In this screenshot, Oscar reacts to a question from a TV show host during an appearance on Spanish television promoting his new book. (Photo: YouTube)

adpage

As in Signaal, Garcia’s Sector 6 also includes humorous advertisements for products such as suppositories, typewriters and boots. (Photo: Oscar Alguado Garcia) Click on image to enlarge.

Fan fiction is a very narrow niche extension of action figure collecting. It requires creativity, artistic ability and graphic design experience just to get a project off the ground. Then, passion, patience and yes—MONEY—are also needed to see it through to its completion. We began to wonder about all the hard work and financial risks involved and asked Oscar to share his thoughts on those topics, as well as on any other projects he’s currently working on. To that, he replied:

“Sector 6 is actually the culmination of an 8-year ‘game’ I have been playing where I act as a war correspondent and my collection of action figures are the characters or ‘stars’ in the war. But I want to make clear that unlike the original Signaal, my book has NO such ideological intentions. On the contrary, I criticize and parody such propaganda.
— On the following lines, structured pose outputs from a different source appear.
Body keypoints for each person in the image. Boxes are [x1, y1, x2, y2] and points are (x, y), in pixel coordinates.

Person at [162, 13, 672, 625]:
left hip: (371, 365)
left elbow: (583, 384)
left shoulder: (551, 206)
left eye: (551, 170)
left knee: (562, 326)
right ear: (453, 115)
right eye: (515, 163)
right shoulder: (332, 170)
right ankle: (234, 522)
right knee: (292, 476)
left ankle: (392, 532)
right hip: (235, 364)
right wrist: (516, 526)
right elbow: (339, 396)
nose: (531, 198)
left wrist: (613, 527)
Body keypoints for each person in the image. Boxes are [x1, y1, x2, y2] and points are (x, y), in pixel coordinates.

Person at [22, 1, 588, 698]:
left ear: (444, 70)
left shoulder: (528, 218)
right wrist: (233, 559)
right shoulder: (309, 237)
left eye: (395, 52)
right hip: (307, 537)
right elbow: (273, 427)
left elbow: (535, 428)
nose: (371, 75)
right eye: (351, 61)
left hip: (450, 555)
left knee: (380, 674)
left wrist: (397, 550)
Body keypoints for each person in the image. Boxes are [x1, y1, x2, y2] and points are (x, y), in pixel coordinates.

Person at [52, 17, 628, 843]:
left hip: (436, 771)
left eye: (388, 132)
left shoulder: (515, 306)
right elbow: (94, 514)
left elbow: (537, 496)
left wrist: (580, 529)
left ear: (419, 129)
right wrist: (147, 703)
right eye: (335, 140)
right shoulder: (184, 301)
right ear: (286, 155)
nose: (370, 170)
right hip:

I also have other projects in the Blue Division Museum and at the trade exhibition “No sólo Militaria.” But, as I am the only worker there, my biggest efforts are now focused on selling out the first printing of Sector 6 and then releasing numbers 2, 3 and so on.”

Bottom Line: Currently, Sector 6 is only available in Spanish, and there are no plans to release it in English. But that doesn’t really matter to us here at The Joe Report. We believe the publication’s original Spanish version will be the best and most collectible. If you’d like to purchase a copy of Sector 6 for your “Joe Library,” we recommend you visit the official Sector 6 website HERE and contact Garcia personally via email HERE.

Bottom, Bottom Line:  We just received a complimentary copy of the Sector 6 book. It is absolutely PHENOMENAL. Far and away better than we could have ever imagined. And it’s LONG too (80 pages)! Top-notch, professional graphic design, layout and photography all throughout. Chocked full of inspirational outdoor diorama set-ups and photos. Yes, it’s all in Spanish, but who cares? We’ve never seen a 1:6 scale photo-book as cool as this. HIGHLY RECOMMENDED.